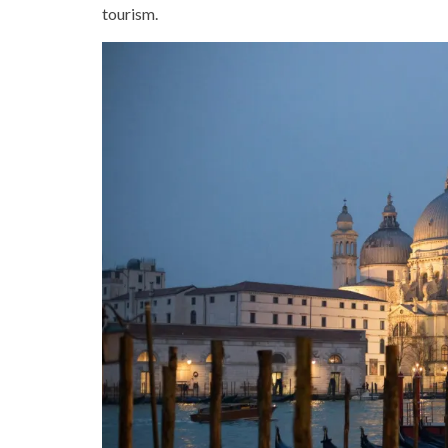
tourism.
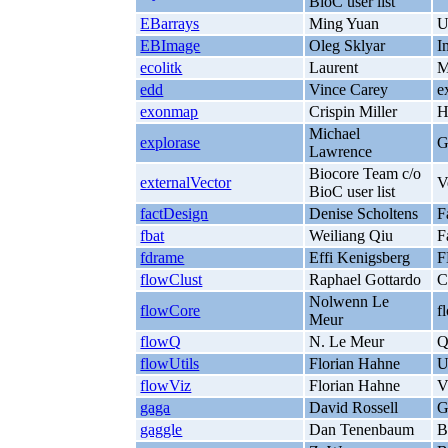
BioC user list
EBarrays
Ming Yuan
U
EBImage
Oleg Sklyar
I
ecolitk
Laurent
M
edd
Vince Carey
e
exonmap
Crispin Miller
H
Michael
explorase
G
Lawrence
Biocore Team c/o
externalVector
V
BioC user list
factDesign
Denise Scholtens
F
fbat
Weiliang Qiu
F
fdrame
Effi Kenigsberg
F
flowClust
Raphael Gottardo
C
Nolwenn Le
flowCore
f
Meur
flowQ
N. Le Meur
Q
flowUtils
Florian Hahne
U
flowViz
Florian Hahne
V
gaga
David Rossell
G
gaggle
Dan Tenenbaum
B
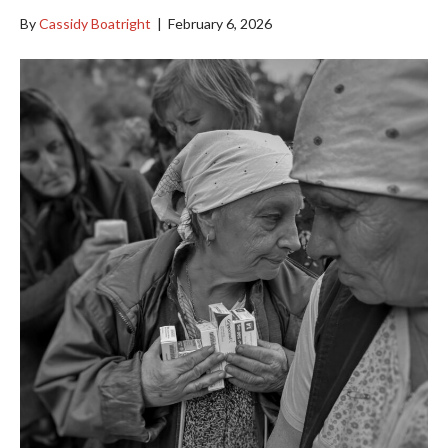
By
Cassidy Boatright
|
February 6, 2026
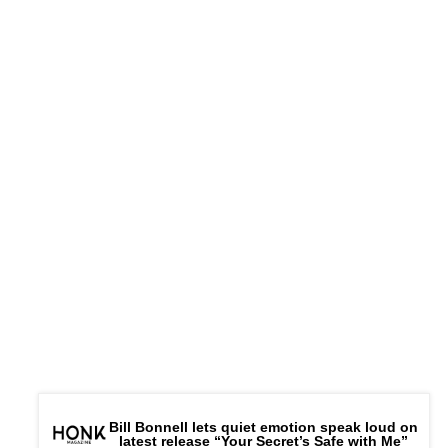
Bill Bonnell lets quiet emotion speak loud on
latest release “Your Secret’s Safe with Me”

++++++

— Exercise requirements —
The records above should be reproduced exactly, with no pictures included.

— The completed task —
tourism.
BioC user list
EBarrays
Ming Yuan
U
EBImage
Oleg Sklyar
I
ecolitk
Laurent
M
edd
Vince Carey
e
exonmap
Crispin Miller
H
Michael
explorase
G
Lawrence
Biocore Team c/o
externalVector
V
BioC user list
factDesign
Denise Scholtens
F
fbat
Weiliang Qiu
F
fdrame
Effi Kenigsberg
F
flowClust
Raphael Gottardo
C
Nolwenn Le
flowCore
f
Meur
flowQ
N. Le Meur
Q
flowUtils
Florian Hahne
U
flowViz
Florian Hahne
V
gaga
David Rossell
G
gaggle
Dan Tenenbaum
B
By
Cassidy Boatright
|
February 6, 2026
Bill Bonnell lets quiet emotion speak loud on
latest release “Your Secret’s Safe with Me”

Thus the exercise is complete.